Passou-se uma semana desde a festa de campeão do Sporting. Em contexto de pandemia, madrugada adentro, centenas de milhares de adeptos concentraram-se em zonas da capital, numa noite cujas imagens comprovam uma falha total das autoridades — que autorizaram o desfile de um autocarro (mantendo multidões na rua à espera), que permitiram ecrãs gigantes para fan zones junto ao estádio de Alvalade (promovendo ajuntamentos), que anunciaram regras que ninguém respeitou (por exemplo, a proibição do consumo de álcool na rua). Em inglês, dir-se-ia que foi um “falhanço épico”. Mas, em politiquês de Portugal, a expressão traduz-se por “um azar do caraças”, em virtude do qual ninguém é responsável, ninguém assume erros e ninguém se demite.
Fernando Medina, presidente da Câmara Municipal de Lisboa (CML), reconheceu que o contexto era muito difícil e que “houve várias coisas que não correram bem”. Contudo, surpresa!, esclarece que nenhuma foi da sua responsabilidade, porque o município “não tem nenhum poder de autorizar manifestações”. A quem competia, então? Ao governo e à PSP. Mas o governo sacode responsabilidades: o primeiro-ministro garante que não “vai atirar pedras a ninguém”, mas, porque alguém tem de cair sobre a espada, lá informa que abriu um inquérito à actuação da PSP na festa sportinguista. Parece que a fava saiu à polícia, até porque Eduardo Cabrita, com a tutela da Administração Interna e formalmente o principal responsável, informou que estava ocupado a jantar com o seu homólogo esloveno e que isto não era nada com ele. Mas, lá está, a PSP defende-se, argumentando que enviou pareceres negativos por e-mail e apresentou alternativas para a organização da festa. Chatice: ninguém quis aceitar as alternativas e os e-mails andaram perdidos na CML. E como não há forma de Fernando Medina sair bem desta, mais vale sentenciar a discussão propondo um consenso: a solução correu mal, mas “foi melhor do que não fazer nada”. Horas e horas em reuniões de planeamento, incluindo na véspera e ainda sem decisões fechadas, para chegarmos a isto.
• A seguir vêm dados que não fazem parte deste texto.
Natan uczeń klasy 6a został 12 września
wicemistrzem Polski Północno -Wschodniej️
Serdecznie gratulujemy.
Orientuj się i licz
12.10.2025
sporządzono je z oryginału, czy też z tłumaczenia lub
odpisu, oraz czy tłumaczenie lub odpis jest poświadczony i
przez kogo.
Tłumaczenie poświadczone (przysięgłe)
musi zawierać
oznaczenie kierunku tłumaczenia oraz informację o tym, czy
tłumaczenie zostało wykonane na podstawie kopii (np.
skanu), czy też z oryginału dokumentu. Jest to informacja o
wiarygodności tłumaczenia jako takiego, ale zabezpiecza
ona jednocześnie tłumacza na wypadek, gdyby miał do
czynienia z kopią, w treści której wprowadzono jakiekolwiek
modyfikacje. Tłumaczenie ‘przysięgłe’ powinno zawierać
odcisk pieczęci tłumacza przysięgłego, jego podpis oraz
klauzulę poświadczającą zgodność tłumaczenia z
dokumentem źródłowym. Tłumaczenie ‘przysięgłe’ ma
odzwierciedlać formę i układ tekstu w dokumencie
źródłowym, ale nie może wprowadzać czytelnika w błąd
Ora, perante o espectáculo, o que aprende um cidadão? A lição desdobra-se em duas partes. Portugal tem os melhores políticos do mundo: homens e mulheres dedicados que não cometem erros, não vacilam na hora de decidir, não são tentados por más intenções que os desviem do serviço público. Mas Portugal terá também os políticos mais azarados do mundo: as coisas correm tantas vezes mal e sempre devido a factores externos imprevisíveis — o e-mail extraviado, a agenda do ministro que já estava preenchida, o clima que não ajudou (devia ter chovido a potes), o comportamento “irresponsável” da população. Com azares destes, não há solução que subsista.
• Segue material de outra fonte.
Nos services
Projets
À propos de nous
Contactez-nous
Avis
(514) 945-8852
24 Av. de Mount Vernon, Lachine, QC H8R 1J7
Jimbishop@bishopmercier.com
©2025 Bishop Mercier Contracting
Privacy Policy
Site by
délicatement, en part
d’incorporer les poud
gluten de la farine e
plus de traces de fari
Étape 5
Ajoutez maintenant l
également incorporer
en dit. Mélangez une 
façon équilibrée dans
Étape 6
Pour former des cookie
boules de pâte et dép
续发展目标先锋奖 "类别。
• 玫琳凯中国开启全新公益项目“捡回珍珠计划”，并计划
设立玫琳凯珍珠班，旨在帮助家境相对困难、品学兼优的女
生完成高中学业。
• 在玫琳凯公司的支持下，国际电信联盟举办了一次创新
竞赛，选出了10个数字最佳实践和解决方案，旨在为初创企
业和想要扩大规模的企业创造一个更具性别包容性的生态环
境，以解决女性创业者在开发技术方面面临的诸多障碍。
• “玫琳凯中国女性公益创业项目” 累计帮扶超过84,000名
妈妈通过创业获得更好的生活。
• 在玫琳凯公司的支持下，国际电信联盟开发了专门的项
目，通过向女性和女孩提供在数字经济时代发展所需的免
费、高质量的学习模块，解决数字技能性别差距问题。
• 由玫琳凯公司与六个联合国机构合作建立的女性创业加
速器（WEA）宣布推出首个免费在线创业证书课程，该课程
Aliás, correcção: se calhar há solução — planear melhor. E, porque ninguém quer aparecer duas vezes a fazer má figura, geralmente à segunda raramente há imprevistos que furem os planos. Ontem foi a última jornada do campeonato de futebol e, para evitar concentrações de adeptos sportinguistas, a polícia cercou o estádio de Alvalade e encerrou o acesso a uma dúzia de ruas. Não houve fan zones, com ecrãs a transmitir o jogo junto às sedes das claques. Não houve ajuntamentos significativos de adeptos. Não houve problemas. Porquê? Porque houve quem fizesse bem o seu trabalho. Afinal, é possível.
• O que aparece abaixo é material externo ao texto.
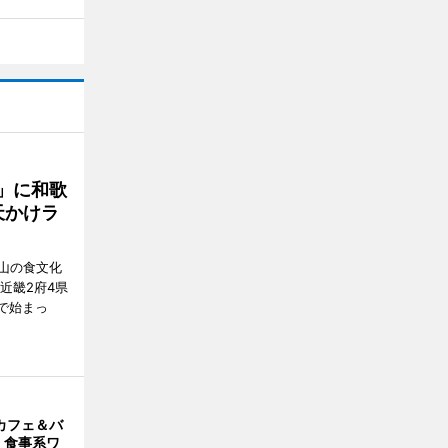
」に和歌
天かけラ
山の食文化
近畿2府4県
舗で始まっ
カフェ＆バ
 食事系ワ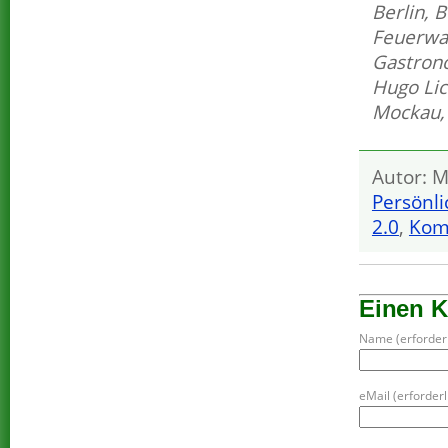
Berlin
,
B
Feuerwa
Gastron
Hugo Lic
Mockau
Autor: M
Persönli
2.0
,
Kom
Einen 
Name (erforderl
eMail (erforderli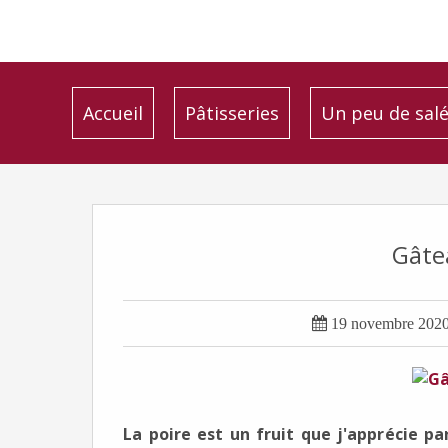
Accueil
Pâtisseries
Un peu de sal
Gâte

19 novembre 202
La poire est un fruit que j'apprécie pa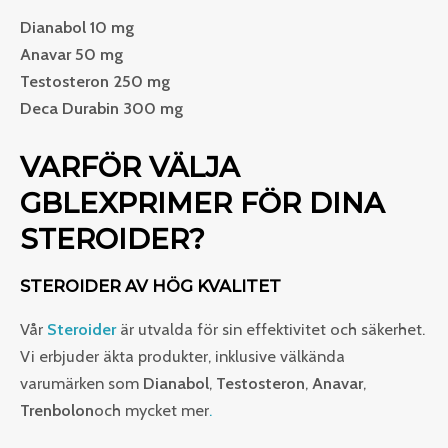
Dianabol 10 mg
Anavar 50 mg
Testosteron 250 mg
Deca Durabin 300 mg
VARFÖR VÄLJA
GBLEXPRIMER FÖR DINA
STEROIDER?
STEROIDER AV HÖG KVALITET
Vår
Steroider
är utvalda för sin effektivitet och säkerhet.
Vi erbjuder äkta produkter, inklusive välkända
varumärken som
Dianabol
,
Testosteron
,
Anavar
,
Trenbolon
och mycket mer
.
Desta vez, foi com os festejos do Sporting. Mas o enredo é conhecido e a culpa acaba sempre sem dono — na gestão da pandemia, na resposta aos incêndios, no caso de Tancos, na condução de várias políticas públicas sectoriais que fracassaram. Sim, já se sabe que a impunidade apodrece a confiança da população nas instituições democráticas. Mas creio termos chegado agora a um nível ainda mais básico do problema. É que esta rotina narrativa, que retira do escrutínio os erros dos decisores políticos, assenta no pressuposto de que a população é estúpida o suficiente para acreditar na sua inabalável competência — ou, pelo menos, inerte o suficiente para não reagir e indignar-se. Se calhar, é mesmo assim. Mas triste o país e pobre a democracia que assenta em pressupostos que, em vez de almejar ao melhor, nos condenam à mediocridade.